Electro, drum'n'bass, mais pas que.
Au commencement, il y avait Sporto, qui carburait au rockabilly avec le groupe underground des années Jeanne Mas : the Wanderers. Kanto, lui, roulait des mécaniques sur fond de trash métal débridé avant de la jouer modérer en bassiste chez les Wampas.
Début 90, le duo se forme, tenté par l'électro. Pour arriver à ce style différent de leur culture musical, les deux artistes n'ont fait qu'un pas : celui de l'alchimie artistique. En troquant leur guitare électrique pour une machine informatique infernale, les deux acolytes ont découvert l'art du sampling et en ont fait un mode de vie : chacun chez soi, derrière son écran, le clic en folie.
Dernier album d'un triptyque imprévu, 3 at last (à comprendre " Le troisième, enfin ! ") s'est récemment fait sa place dans les bons disquaires grâce au hit entêtant, Wistle, dont le potentiel tubesque n'est pas sans rappeler Young Folks de Peter Bjorn and John.
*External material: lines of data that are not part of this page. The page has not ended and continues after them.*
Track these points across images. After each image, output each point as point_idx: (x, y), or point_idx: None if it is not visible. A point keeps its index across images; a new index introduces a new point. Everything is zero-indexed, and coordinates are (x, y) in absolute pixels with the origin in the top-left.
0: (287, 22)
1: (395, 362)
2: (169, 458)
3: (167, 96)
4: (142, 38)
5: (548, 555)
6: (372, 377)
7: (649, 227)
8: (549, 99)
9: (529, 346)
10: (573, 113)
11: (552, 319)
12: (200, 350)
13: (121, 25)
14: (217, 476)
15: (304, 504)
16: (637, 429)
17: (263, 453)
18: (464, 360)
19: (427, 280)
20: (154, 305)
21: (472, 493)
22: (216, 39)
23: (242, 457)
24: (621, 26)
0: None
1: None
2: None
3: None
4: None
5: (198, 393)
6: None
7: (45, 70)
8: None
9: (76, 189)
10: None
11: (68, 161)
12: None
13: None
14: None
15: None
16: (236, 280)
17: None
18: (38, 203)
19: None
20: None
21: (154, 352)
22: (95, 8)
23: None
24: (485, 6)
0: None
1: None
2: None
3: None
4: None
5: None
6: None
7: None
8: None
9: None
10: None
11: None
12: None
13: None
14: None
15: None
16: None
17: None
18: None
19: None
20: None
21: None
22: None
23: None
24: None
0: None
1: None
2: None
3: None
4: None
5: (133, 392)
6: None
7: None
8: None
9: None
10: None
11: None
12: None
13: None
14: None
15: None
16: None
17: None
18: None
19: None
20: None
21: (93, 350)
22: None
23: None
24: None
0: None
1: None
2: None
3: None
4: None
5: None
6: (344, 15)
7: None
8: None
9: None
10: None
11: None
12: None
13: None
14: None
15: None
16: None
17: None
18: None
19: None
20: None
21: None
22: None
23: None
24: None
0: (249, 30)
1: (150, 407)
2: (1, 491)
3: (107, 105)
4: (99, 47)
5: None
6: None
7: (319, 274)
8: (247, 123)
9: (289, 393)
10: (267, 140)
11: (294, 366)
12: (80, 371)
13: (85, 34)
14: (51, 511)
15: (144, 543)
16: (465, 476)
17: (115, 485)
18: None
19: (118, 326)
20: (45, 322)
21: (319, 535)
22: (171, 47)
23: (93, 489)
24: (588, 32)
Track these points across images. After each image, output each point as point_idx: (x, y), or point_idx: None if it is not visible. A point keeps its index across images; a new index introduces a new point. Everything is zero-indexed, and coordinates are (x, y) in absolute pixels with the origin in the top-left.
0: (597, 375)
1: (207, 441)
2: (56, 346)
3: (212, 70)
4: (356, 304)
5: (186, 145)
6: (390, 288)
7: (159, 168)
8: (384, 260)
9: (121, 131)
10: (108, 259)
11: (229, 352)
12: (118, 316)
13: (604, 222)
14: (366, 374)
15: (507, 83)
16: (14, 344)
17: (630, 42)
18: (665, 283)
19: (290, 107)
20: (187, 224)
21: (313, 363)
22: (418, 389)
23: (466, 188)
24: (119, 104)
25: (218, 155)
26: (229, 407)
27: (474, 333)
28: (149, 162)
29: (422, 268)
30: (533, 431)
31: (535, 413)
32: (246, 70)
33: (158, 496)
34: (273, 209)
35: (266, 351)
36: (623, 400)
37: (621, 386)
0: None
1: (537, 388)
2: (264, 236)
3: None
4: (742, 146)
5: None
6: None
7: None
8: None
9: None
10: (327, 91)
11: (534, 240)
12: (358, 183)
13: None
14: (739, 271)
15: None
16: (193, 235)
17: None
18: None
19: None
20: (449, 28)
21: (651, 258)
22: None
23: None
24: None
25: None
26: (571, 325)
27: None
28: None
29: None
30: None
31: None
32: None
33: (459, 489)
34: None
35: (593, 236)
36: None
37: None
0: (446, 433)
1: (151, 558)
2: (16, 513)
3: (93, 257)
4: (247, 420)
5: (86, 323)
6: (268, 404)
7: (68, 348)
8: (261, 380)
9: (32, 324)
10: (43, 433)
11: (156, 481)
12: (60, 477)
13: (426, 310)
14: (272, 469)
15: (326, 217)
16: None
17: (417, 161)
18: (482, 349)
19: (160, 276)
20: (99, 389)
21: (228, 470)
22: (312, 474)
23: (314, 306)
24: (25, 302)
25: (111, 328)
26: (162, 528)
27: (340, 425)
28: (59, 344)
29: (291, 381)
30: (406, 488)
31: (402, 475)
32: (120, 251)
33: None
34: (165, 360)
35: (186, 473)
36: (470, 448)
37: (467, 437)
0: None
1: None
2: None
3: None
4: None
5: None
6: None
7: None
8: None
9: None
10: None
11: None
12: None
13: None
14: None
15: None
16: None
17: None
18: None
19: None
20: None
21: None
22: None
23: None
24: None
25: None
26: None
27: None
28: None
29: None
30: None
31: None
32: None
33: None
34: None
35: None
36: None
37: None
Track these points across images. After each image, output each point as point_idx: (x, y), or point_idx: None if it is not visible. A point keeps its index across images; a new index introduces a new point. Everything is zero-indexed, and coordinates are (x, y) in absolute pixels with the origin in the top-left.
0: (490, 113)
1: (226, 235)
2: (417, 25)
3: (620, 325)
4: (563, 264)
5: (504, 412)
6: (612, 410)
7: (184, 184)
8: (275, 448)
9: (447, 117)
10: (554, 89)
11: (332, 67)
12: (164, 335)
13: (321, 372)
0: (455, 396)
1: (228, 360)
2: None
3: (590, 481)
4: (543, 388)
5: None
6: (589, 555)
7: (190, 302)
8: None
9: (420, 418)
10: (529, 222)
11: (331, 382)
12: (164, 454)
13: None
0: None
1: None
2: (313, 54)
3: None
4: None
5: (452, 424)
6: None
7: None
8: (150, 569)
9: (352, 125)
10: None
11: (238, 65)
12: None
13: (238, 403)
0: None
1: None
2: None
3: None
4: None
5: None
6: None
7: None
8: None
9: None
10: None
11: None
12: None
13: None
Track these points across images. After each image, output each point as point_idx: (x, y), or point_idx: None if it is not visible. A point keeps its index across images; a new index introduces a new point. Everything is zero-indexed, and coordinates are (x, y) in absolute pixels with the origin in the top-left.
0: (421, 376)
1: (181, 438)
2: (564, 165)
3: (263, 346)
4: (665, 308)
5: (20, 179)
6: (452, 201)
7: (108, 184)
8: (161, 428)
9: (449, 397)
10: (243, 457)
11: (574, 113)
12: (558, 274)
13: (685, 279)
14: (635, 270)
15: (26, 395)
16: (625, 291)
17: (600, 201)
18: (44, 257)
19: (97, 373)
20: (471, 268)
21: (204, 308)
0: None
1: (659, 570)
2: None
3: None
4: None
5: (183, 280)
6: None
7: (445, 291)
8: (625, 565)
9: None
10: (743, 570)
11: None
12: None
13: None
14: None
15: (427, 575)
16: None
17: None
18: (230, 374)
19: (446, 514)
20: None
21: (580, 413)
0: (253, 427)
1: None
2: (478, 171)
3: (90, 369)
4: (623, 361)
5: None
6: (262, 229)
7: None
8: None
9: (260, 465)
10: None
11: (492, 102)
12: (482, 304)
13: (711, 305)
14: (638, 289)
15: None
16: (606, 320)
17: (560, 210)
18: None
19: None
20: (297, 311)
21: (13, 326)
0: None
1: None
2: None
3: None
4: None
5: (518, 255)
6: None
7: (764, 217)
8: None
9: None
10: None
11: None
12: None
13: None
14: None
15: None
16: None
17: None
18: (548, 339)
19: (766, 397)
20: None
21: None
Dans l'album, le groupe à l'image iconoclaste s'est fait plaisir. Des refrains électros parfaitement calibrés (U are the light, Slits), quelques mélodies jazzy (Concrete) ou underground, du reggae à l'état brut (Roma's life). Des samples chiadés aux accents de musiques du monde (Fight), de la bizarrerie celtique (Tower) laissant un goût désagréable à la Matmatah (Sick Song), cet album explore tous les genres, même les plus douteux. Un album qui tient plus du catalogue musical que de la recherche électro expérimentale. Souvent sympatoche, souvent efficace, mais qui peut finir parfois par rendre perplexe (12 of july, Waiting Man).

Sporto Kantes, en concert à l'Epicerie moderne, Feyzin, ce samedi 7 février.